> **Problem statement**
What is needed is a word-for-word transcription of every record below.

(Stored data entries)
::::
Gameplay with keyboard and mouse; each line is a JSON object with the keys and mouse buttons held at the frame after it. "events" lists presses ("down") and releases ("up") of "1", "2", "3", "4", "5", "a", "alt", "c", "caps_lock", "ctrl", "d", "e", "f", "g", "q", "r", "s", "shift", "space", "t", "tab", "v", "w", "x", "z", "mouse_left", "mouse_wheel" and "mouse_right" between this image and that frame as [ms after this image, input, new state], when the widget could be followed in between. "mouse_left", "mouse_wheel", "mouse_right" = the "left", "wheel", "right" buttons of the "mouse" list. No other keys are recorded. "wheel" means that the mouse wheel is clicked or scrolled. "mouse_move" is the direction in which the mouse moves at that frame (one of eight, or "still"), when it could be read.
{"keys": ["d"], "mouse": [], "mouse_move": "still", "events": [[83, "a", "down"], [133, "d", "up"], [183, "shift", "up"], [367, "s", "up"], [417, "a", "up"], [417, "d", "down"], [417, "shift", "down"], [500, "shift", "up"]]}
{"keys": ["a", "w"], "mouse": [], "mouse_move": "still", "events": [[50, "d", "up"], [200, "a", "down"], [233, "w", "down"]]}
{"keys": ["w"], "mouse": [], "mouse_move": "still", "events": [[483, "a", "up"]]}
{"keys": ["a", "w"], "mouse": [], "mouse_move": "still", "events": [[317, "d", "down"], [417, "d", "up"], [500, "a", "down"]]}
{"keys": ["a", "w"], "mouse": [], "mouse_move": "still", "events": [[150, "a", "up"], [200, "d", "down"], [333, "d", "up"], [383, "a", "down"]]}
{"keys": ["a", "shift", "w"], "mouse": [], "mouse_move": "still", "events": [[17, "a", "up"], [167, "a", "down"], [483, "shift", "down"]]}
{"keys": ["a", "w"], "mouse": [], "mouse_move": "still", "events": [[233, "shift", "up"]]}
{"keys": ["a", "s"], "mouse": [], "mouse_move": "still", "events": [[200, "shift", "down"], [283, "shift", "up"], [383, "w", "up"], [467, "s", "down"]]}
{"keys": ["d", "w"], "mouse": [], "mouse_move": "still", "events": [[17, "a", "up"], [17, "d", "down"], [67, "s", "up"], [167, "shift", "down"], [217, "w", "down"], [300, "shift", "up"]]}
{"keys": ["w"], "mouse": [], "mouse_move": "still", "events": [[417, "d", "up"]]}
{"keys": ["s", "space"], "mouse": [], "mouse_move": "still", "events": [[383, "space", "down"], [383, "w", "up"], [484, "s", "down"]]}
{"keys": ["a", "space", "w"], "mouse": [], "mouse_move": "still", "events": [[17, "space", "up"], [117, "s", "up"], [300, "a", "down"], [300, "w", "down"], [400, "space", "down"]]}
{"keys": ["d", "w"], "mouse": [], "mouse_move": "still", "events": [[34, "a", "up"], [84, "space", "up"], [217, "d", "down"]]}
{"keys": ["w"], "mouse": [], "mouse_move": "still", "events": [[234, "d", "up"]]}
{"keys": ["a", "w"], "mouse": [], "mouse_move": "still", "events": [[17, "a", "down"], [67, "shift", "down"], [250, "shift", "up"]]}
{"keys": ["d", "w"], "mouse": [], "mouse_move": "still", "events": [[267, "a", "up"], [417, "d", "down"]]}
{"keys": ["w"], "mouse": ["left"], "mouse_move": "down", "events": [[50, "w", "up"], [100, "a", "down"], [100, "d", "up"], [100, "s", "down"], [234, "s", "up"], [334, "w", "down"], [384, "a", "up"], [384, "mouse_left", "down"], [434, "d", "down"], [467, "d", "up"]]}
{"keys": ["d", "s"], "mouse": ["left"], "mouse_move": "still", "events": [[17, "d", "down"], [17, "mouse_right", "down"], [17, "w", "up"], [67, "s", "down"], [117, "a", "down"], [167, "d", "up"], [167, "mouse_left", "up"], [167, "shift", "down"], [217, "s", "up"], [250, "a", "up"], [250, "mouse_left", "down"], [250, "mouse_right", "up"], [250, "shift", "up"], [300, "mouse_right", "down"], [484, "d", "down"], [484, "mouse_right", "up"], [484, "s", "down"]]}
::::
> **Exercise answer**
Gameplay with keyboard and mouse; each line is a JSON object with the keys and mouse buttons held at the frame after it. "events" lists presses ("down") and releases ("up") of "1", "2", "3", "4", "5", "a", "alt", "c", "caps_lock", "ctrl", "d", "e", "f", "g", "q", "r", "s", "shift", "space", "t", "tab", "v", "w", "x", "z", "mouse_left", "mouse_wheel" and "mouse_right" between this image and that frame as [ms after this image, input, new state], when the widget could be followed in between. "mouse_left", "mouse_wheel", "mouse_right" = the "left", "wheel", "right" buttons of the "mouse" list. No other keys are recorded. "wheel" means that the mouse wheel is clicked or scrolled. "mouse_move" is the direction in which the mouse moves at that frame (one of eight, or "still"), when it could be read.
{"keys": ["d"], "mouse": [], "mouse_move": "still", "events": [[83, "a", "down"], [133, "d", "up"], [183, "shift", "up"], [367, "s", "up"], [417, "a", "up"], [417, "d", "down"], [417, "shift", "down"], [500, "shift", "up"]]}
{"keys": ["a", "w"], "mouse": [], "mouse_move": "still", "events": [[50, "d", "up"], [200, "a", "down"], [233, "w", "down"]]}
{"keys": ["w"], "mouse": [], "mouse_move": "still", "events": [[483, "a", "up"]]}
{"keys": ["a", "w"], "mouse": [], "mouse_move": "still", "events": [[317, "d", "down"], [417, "d", "up"], [500, "a", "down"]]}
{"keys": ["a", "w"], "mouse": [], "mouse_move": "still", "events": [[150, "a", "up"], [200, "d", "down"], [333, "d", "up"], [383, "a", "down"]]}
{"keys": ["a", "shift", "w"], "mouse": [], "mouse_move": "still", "events": [[17, "a", "up"], [167, "a", "down"], [483, "shift", "down"]]}
{"keys": ["a", "w"], "mouse": [], "mouse_move": "still", "events": [[233, "shift", "up"]]}
{"keys": ["a", "s"], "mouse": [], "mouse_move": "still", "events": [[200, "shift", "down"], [283, "shift", "up"], [383, "w", "up"], [467, "s", "down"]]}
{"keys": ["d", "w"], "mouse": [], "mouse_move": "still", "events": [[17, "a", "up"], [17, "d", "down"], [67, "s", "up"], [167, "shift", "down"], [217, "w", "down"], [300, "shift", "up"]]}
{"keys": ["w"], "mouse": [], "mouse_move": "still", "events": [[417, "d", "up"]]}
{"keys": ["s", "space"], "mouse": [], "mouse_move": "still", "events": [[383, "space", "down"], [383, "w", "up"], [484, "s", "down"]]}
{"keys": ["a", "space", "w"], "mouse": [], "mouse_move": "still", "events": [[17, "space", "up"], [117, "s", "up"], [300, "a", "down"], [300, "w", "down"], [400, "space", "down"]]}
{"keys": ["d", "w"], "mouse": [], "mouse_move": "still", "events": [[34, "a", "up"], [84, "space", "up"], [217, "d", "down"]]}
{"keys": ["w"], "mouse": [], "mouse_move": "still", "events": [[234, "d", "up"]]}
{"keys": ["a", "w"], "mouse": [], "mouse_move": "still", "events": [[17, "a", "down"], [67, "shift", "down"], [250, "shift", "up"]]}
{"keys": ["d", "w"], "mouse": [], "mouse_move": "still", "events": [[267, "a", "up"], [417, "d", "down"]]}
{"keys": ["w"], "mouse": ["left"], "mouse_move": "down", "events": [[50, "w", "up"], [100, "a", "down"], [100, "d", "up"], [100, "s", "down"], [234, "s", "up"], [334, "w", "down"], [384, "a", "up"], [384, "mouse_left", "down"], [434, "d", "down"], [467, "d", "up"]]}
{"keys": ["d", "s"], "mouse": ["left"], "mouse_move": "still", "events": [[17, "d", "down"], [17, "mouse_right", "down"], [17, "w", "up"], [67, "s", "down"], [117, "a", "down"], [167, "d", "up"], [167, "mouse_left", "up"], [167, "shift", "down"], [217, "s", "up"], [250, "a", "up"], [250, "mouse_left", "down"], [250, "mouse_right", "up"], [250, "shift", "up"], [300, "mouse_right", "down"], [484, "d", "down"], [484, "mouse_right", "up"], [484, "s", "down"]]}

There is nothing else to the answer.